Bild: Kerzen vor der Semperoper, mehr gibt es nicht zu sehen.
DRESDEN taz | „Die Sache ist durch", meint ein junger Polizeibeamter, bevor
er am Dresdner Theaterplatz gegen 20 Uhr in seinen Mannschaftswagen steigt.
Zu nennenswerten Kollisionen mit etwa 200 hartnäckigen Pegida-Anhängern ist
es nicht gekommen.
Hier, zwischen Semperoper und Hofkirche, wollte Pegida am Montagabend
ursprünglich eine weitere stationäre Kundgebung abhalten. Das umstrittene
generelle Versammlungsverbot, das Polizeipräsidium und Innenministerium
wegen angeblicher Terrordrohungen ausgesprochen hatte, verhinderte diese
Versammlung ebenso wie die Gegendemonstrationen.

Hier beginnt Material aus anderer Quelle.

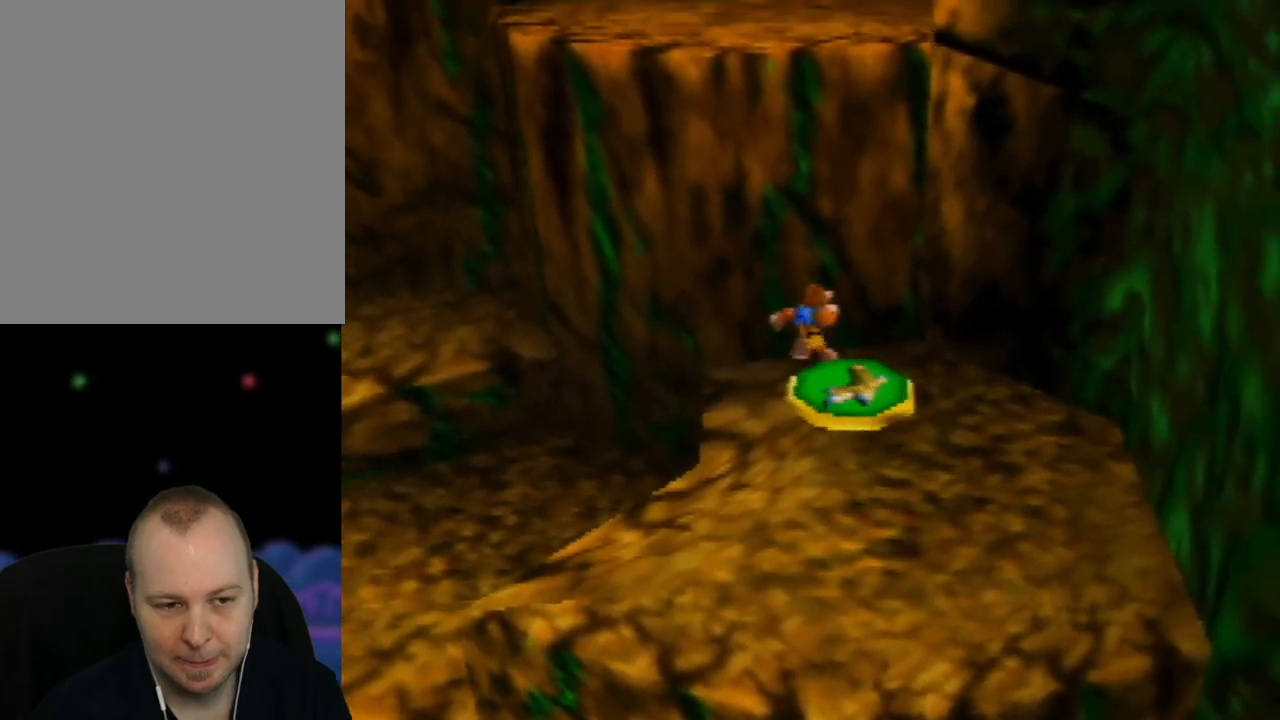
{"buttons": ["A"], "left_stick": "down", "events": [[17, "A", "down"], [367, "left_stick", "down"]]}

Punkt 18.30 Uhr, zur üblichen Sammelzeit von Pegida, fuhr dennoch ein
hupender Autocorso betont langsam am Theaterplatz vorbei. Einige wenige
Scharfmacher wollen sich „die Sache nicht aus der Hand nehmen lassen", und
Einzelne reagieren mit hysterischen Rufen nach Demonstrationsfreiheit auf
die Aufforderung der Polizei, den Platz zu verlassen. Ein einzelner
Gegendemonstrant in Warnweste schafft auch nur eine Runde um das
König-Johann-Denkmal vor der Oper. Er trägt ein Schild „Je suis Lutz", eine
makabre Anspielung auf den angeblich von Islamisten geplanten Anschlag auf
Pegida-Häuptling Lutz Bachmann.
Die Mehrzahl der verhinderten Demonstranten aber trinkt aus den
mitgebrachten Bierflaschen oder schlendert hinüber zur Glühweinbude am
Italienischen Dörfchen. Die Polizei, und nicht nur deren geschulte
Kommunikationsteams, findet sich in einer ungewohnten Rolle als
Kummerkasten und Sozialtherapeut wieder. Geduldig hören die Beamten den
frustrierten Bürgern zu und überzeugen sie schließlich, zur Fortsetzung der
Diskussion untereinander besser eine Kneipe aufzusuchen. Dabei müssen sie
die Verbotsentscheidung ihres Polizeipräsidenten Dieter Kroll gegen
durchaus plausible Argumente verteidigen. „Glauben Sie, dass Punkt null Uhr
die Terrorgefahr vorbei ist?", fragt ein erregter Pegidist.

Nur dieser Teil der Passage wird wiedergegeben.